When he finished with the comb and threw it down, the spell was broken; he was looking for his room as before. Glancing up the stairs facing the sinks, he perceived something distinctively different about them. The steps were a third wider than usual. And they were built so sturdily it seemed they wouldn’t creak even if an elephant ascended them. Moreover, unlike ordinary stairs, they were thickly varnished as if they belonged in an imitation Western building.
No matter how inattentive he may have been, Tsuda was certain he had not come down these stairs on his way to the baths. Realizing that ascending them was not the way back and resolved to retrace his steps once again, he turned away from the mirror.

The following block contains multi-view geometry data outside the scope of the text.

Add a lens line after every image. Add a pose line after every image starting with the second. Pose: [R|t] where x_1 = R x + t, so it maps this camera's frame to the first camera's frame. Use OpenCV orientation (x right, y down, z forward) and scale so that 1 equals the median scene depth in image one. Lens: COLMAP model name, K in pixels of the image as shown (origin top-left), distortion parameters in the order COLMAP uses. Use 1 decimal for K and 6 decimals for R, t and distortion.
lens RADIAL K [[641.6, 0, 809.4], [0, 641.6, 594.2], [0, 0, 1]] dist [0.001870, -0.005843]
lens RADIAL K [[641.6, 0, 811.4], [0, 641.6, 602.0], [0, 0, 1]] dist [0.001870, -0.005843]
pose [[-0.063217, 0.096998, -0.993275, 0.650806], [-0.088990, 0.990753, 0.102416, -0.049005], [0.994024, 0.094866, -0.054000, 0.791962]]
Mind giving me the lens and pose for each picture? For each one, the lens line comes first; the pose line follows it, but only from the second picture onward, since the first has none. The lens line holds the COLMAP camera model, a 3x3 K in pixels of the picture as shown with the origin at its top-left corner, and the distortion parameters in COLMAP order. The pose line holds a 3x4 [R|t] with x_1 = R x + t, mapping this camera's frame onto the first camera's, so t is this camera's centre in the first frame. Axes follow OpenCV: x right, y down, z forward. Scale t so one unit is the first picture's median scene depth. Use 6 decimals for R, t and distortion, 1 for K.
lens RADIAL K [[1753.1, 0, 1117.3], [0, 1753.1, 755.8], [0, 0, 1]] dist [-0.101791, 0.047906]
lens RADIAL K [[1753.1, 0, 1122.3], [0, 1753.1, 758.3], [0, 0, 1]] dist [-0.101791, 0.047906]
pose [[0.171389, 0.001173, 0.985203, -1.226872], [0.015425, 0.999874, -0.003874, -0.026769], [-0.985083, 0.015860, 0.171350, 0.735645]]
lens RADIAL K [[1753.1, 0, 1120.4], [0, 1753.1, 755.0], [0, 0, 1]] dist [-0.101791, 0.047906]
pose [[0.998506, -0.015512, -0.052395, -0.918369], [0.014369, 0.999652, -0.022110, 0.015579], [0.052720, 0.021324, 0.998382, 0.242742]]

JUST THEN he heard a shoji door being slid open and closed again on the second floor. Judging from the imposing stairway, the rooms upstairs in this large building seemed likely to number more than two or three, yet the sound had reached Tsuda with a distinct immediacy that allowed him to gauge the distance of the room from where he stood. Immediately at the top of the stairs there appeared to be the sort of sizable room with a wood floor commonly seen in restaurants and other similar establishments. He couldn’t determine its width from below, but judging by the wall at the back it appeared easily deep enough to accommodate the long side of a tatami mat, about six feet. Without ascending the stairs, there was no telling whether the hall twisted in three directions or simply moved down either side of the room, but it seemed certain that the sound of the shoji must have issued from the room immediately behind the wall and accordingly closest to the stairs.